• [TASK DIRECTIONS]: The material below includes pictures; leave them out and return only the lines between the line containing "58: (417, 285, 14.03)" and the line containing "47: (541, 297, 16.80)", inclusive, word for word.

• [EXCERPTED DATA]:
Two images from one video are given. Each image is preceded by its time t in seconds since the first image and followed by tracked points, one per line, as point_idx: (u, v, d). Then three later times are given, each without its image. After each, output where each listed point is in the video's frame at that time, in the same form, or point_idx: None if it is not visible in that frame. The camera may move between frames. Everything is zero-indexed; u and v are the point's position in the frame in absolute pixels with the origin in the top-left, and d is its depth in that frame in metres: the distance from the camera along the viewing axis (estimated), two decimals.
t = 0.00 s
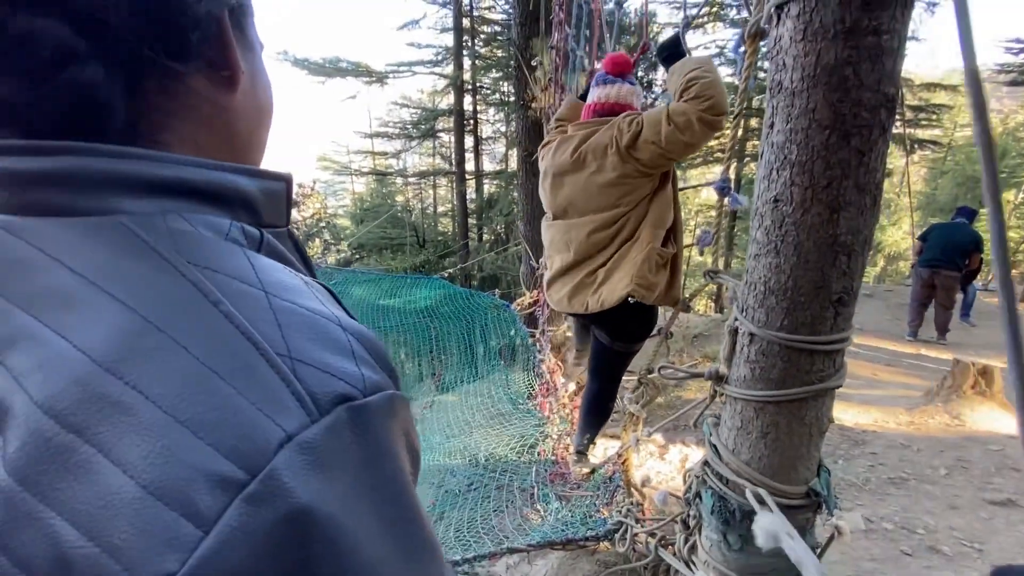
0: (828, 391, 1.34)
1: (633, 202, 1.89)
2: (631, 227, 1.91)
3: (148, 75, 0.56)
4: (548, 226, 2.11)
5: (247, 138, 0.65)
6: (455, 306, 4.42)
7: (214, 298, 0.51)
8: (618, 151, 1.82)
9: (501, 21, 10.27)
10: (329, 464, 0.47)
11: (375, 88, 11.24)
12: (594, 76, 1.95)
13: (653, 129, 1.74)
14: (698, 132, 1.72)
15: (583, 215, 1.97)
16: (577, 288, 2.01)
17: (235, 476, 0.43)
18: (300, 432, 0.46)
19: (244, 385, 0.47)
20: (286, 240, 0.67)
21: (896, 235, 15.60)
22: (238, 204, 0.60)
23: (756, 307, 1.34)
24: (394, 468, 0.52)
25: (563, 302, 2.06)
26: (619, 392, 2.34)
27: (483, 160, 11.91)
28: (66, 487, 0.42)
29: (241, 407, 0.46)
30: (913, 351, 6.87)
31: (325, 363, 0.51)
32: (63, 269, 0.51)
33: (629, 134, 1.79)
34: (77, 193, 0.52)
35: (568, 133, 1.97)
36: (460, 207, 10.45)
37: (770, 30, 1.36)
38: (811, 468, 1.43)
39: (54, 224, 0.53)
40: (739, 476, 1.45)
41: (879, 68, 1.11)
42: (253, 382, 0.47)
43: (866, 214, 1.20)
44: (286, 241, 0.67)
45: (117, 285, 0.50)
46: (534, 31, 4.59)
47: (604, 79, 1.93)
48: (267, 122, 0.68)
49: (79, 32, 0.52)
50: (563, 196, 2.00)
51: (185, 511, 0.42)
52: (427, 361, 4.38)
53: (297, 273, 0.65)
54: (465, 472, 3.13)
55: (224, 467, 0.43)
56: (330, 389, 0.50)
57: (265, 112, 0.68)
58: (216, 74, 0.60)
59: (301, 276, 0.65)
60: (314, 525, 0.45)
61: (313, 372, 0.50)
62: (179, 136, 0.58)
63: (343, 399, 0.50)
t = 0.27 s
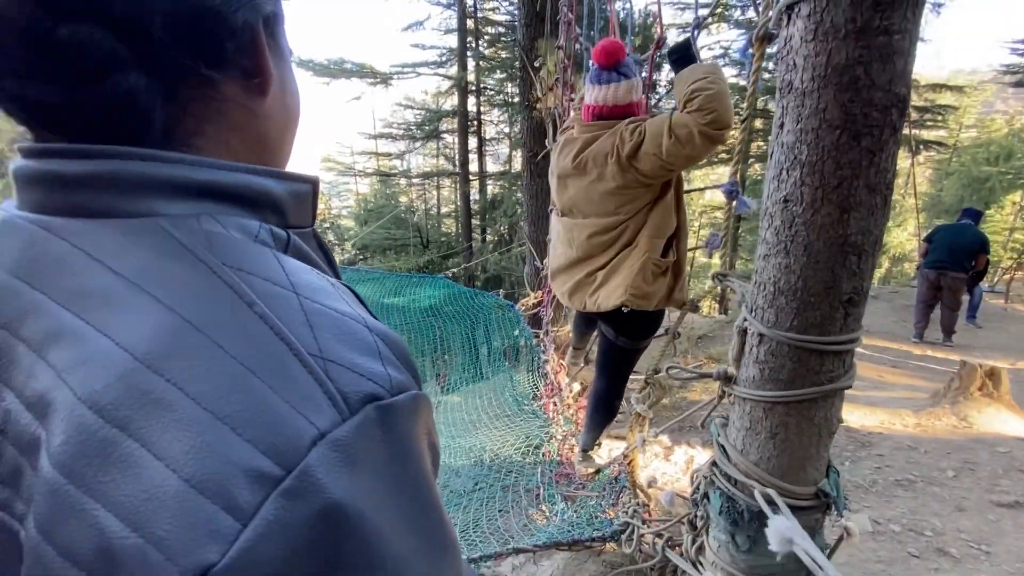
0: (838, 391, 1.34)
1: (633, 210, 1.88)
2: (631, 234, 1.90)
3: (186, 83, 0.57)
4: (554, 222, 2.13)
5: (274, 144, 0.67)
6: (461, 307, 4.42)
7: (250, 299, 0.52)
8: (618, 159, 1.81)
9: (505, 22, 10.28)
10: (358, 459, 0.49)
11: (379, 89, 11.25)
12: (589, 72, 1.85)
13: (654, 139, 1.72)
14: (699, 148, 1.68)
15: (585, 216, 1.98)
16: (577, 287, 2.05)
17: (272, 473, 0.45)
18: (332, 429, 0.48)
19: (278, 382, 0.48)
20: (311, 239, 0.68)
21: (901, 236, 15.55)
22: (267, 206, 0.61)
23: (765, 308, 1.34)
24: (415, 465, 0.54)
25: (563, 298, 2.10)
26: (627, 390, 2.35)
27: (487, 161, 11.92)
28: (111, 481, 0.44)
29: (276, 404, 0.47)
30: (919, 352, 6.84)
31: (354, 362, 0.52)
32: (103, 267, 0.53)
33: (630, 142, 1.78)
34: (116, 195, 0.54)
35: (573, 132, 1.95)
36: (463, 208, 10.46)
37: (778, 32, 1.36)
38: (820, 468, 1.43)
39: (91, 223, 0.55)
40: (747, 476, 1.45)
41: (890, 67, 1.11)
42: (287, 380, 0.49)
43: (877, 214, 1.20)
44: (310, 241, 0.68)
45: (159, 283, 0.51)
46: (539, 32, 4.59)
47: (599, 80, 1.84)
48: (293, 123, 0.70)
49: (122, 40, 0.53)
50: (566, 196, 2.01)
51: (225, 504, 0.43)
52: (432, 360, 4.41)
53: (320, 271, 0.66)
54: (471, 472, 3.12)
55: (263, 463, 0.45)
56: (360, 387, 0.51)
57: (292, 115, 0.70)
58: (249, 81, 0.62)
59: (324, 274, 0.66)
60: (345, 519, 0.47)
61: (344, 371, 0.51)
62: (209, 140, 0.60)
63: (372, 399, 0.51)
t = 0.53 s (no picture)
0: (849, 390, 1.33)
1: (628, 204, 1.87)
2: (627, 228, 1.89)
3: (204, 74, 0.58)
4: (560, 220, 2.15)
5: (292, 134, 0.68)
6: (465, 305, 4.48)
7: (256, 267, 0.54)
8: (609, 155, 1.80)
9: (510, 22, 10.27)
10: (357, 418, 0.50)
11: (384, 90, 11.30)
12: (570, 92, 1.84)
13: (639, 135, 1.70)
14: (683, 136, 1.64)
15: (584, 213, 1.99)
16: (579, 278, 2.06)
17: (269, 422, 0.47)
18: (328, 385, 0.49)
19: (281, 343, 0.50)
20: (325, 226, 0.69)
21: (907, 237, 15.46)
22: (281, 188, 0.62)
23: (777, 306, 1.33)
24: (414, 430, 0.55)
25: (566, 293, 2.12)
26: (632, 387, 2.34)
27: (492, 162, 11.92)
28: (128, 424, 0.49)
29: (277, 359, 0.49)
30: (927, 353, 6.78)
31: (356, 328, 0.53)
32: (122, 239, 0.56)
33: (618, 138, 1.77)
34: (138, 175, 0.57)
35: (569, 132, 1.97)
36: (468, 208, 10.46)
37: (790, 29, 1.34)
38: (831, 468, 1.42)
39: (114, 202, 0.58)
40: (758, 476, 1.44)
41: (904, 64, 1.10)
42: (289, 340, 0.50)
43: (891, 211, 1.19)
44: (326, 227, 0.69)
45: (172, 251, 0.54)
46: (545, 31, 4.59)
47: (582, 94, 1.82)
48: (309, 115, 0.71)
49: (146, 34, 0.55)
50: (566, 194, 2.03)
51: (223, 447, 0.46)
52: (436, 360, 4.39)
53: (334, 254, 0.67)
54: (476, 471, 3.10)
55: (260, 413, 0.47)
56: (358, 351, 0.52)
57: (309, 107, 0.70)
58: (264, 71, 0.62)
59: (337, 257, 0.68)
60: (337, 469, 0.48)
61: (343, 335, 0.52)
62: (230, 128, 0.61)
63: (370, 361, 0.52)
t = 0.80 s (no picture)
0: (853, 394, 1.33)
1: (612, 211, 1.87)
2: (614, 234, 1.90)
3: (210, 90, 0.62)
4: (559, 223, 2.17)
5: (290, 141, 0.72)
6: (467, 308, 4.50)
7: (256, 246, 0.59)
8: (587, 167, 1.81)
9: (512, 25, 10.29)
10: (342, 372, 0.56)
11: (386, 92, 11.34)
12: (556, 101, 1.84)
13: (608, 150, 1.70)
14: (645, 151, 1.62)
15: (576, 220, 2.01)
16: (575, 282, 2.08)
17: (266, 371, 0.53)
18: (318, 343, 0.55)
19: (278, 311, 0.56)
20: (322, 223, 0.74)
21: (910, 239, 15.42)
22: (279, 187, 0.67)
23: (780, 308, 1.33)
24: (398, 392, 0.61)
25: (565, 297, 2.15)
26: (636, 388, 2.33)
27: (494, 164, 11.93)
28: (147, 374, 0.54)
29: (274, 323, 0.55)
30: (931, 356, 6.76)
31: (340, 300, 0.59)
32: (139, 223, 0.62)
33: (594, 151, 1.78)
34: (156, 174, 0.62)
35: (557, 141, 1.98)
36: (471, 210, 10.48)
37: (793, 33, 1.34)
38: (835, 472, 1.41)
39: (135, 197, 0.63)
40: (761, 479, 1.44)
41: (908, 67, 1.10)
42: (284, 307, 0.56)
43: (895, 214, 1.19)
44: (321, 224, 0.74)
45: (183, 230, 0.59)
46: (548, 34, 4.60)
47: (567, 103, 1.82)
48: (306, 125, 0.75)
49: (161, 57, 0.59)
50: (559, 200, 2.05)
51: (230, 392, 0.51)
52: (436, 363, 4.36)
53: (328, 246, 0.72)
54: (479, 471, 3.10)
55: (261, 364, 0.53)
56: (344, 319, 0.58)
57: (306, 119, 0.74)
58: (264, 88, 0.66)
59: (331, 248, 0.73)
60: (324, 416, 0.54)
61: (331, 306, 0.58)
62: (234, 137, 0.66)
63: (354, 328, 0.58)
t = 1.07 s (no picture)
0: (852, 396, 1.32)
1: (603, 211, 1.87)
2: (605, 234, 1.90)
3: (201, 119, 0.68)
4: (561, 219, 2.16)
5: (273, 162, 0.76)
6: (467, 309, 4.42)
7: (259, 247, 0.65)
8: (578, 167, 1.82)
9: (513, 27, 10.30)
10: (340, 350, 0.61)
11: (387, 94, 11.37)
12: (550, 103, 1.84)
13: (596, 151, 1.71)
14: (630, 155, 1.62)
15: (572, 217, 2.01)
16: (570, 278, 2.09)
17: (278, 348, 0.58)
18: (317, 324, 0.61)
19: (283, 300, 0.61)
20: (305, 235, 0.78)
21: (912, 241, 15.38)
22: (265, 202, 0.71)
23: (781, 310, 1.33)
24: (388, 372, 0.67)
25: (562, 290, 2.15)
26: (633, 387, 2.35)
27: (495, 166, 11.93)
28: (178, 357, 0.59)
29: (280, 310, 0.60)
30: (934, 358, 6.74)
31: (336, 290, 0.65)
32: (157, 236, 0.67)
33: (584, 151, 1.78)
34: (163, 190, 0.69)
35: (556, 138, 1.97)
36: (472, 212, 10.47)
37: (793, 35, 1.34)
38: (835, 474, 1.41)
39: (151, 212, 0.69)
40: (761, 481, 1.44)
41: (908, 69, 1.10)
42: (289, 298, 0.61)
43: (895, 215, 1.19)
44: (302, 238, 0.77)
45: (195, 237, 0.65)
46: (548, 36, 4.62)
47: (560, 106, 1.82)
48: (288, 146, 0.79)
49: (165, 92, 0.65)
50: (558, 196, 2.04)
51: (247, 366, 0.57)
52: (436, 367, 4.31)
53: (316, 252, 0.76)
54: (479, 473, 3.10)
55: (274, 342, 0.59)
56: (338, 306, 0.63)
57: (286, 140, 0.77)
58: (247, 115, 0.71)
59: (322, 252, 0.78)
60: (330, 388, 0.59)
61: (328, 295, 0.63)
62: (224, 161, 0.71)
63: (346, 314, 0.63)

--

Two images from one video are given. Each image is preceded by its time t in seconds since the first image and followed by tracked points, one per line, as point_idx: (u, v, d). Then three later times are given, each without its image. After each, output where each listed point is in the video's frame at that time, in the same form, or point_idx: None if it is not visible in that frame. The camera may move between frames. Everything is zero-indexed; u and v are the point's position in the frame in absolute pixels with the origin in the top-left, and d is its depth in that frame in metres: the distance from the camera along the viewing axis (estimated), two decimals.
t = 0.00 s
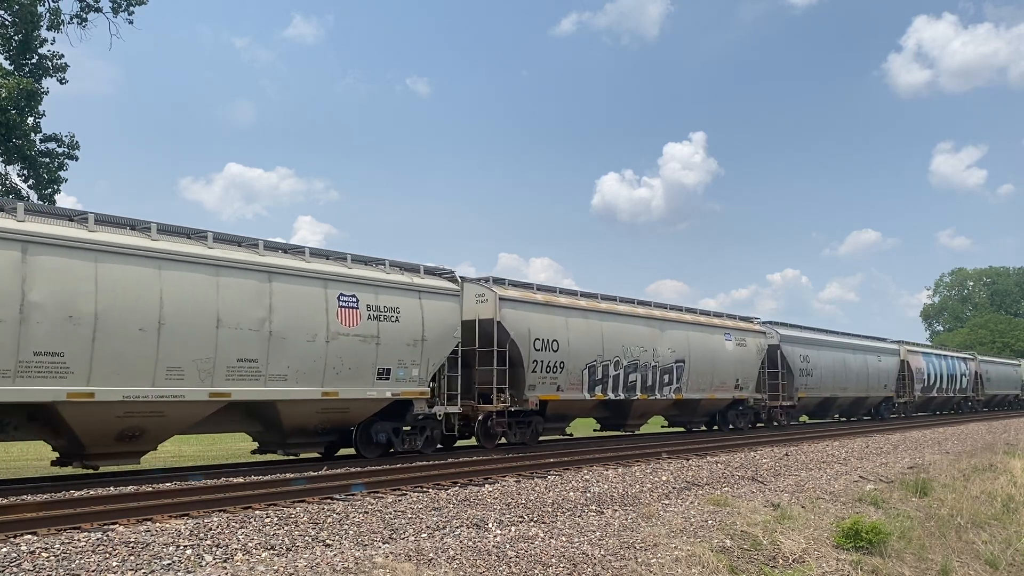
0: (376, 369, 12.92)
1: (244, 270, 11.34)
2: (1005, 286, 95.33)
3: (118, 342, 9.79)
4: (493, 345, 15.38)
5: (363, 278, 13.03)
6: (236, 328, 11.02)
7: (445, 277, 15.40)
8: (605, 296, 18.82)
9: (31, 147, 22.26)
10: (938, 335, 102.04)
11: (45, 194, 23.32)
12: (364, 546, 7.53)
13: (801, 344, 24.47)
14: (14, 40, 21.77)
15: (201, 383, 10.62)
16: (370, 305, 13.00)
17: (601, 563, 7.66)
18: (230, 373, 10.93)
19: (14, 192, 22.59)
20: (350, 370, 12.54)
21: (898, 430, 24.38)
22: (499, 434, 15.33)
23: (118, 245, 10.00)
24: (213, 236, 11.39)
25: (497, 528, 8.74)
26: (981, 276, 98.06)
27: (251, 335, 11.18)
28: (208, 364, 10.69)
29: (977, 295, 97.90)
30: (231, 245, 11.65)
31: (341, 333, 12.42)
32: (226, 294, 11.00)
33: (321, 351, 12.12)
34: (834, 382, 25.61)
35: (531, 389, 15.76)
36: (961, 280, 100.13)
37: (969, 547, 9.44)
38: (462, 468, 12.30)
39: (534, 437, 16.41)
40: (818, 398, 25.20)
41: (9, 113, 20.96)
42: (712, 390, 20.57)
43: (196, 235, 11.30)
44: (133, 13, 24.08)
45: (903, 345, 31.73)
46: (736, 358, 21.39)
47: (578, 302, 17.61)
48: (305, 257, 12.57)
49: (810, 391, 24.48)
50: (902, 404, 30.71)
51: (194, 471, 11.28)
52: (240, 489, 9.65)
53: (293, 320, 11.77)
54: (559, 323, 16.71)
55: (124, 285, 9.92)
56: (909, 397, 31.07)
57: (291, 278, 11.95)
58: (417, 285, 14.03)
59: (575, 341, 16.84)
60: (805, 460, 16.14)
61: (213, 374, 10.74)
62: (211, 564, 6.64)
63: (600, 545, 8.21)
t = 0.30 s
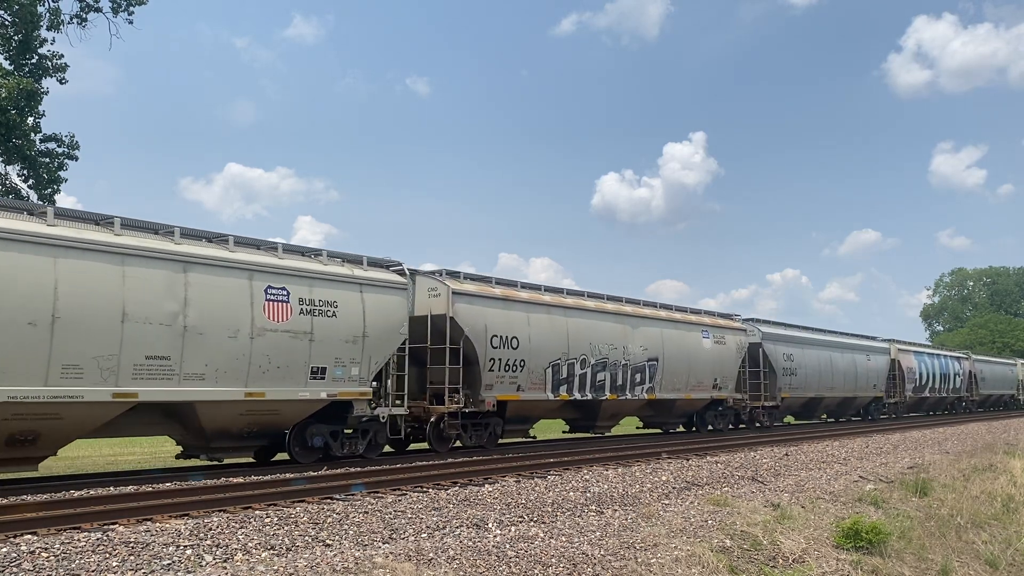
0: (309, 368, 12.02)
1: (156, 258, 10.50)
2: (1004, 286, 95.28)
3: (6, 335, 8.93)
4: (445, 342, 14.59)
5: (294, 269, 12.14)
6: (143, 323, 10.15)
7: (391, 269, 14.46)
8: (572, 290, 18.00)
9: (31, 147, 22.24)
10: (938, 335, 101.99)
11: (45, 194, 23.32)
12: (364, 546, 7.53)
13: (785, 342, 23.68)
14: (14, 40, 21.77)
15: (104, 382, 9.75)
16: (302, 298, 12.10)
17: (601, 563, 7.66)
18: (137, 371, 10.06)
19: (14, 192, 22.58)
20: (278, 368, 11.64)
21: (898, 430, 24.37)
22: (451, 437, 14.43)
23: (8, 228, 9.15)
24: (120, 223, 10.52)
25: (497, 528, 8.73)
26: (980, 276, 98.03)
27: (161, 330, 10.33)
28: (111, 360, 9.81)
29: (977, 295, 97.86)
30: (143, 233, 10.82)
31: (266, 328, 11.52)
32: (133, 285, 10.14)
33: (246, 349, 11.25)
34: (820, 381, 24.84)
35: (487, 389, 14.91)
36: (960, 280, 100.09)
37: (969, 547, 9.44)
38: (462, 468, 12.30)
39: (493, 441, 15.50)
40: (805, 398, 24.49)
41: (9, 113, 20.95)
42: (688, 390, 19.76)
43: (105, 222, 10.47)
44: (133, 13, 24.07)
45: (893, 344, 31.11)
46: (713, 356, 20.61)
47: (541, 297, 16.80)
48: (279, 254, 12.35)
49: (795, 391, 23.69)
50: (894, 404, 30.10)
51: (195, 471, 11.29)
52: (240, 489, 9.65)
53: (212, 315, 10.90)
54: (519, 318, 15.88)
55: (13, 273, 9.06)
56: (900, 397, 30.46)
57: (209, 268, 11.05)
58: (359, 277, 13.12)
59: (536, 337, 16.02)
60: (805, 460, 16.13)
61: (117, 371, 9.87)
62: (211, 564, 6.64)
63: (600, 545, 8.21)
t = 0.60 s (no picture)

• [REPLY]:
58: (417, 285, 14.03)
59: (575, 341, 16.84)
60: (805, 460, 16.14)
61: (213, 374, 10.74)
62: (211, 564, 6.64)
63: (600, 545, 8.21)
t = 0.30 s
0: (309, 368, 12.02)
1: (156, 258, 10.50)
2: (1004, 286, 95.28)
3: (6, 335, 8.93)
4: (445, 342, 14.59)
5: (294, 269, 12.14)
6: (143, 323, 10.15)
7: (391, 269, 14.46)
8: (572, 290, 18.00)
9: (31, 147, 22.24)
10: (938, 335, 101.99)
11: (45, 194, 23.32)
12: (364, 546, 7.53)
13: (785, 342, 23.68)
14: (14, 40, 21.77)
15: (104, 382, 9.75)
16: (302, 298, 12.10)
17: (601, 563, 7.66)
18: (137, 371, 10.06)
19: (14, 192, 22.58)
20: (278, 368, 11.64)
21: (898, 430, 24.37)
22: (451, 437, 14.43)
23: (8, 228, 9.15)
24: (120, 223, 10.52)
25: (497, 528, 8.73)
26: (980, 276, 98.03)
27: (161, 330, 10.33)
28: (111, 360, 9.81)
29: (977, 295, 97.86)
30: (143, 233, 10.82)
31: (266, 328, 11.52)
32: (133, 285, 10.14)
33: (246, 349, 11.25)
34: (820, 381, 24.84)
35: (487, 389, 14.91)
36: (960, 280, 100.09)
37: (969, 547, 9.44)
38: (462, 468, 12.30)
39: (493, 441, 15.50)
40: (805, 398, 24.49)
41: (9, 113, 20.95)
42: (688, 390, 19.76)
43: (105, 222, 10.47)
44: (133, 13, 24.07)
45: (893, 344, 31.11)
46: (713, 356, 20.61)
47: (541, 297, 16.80)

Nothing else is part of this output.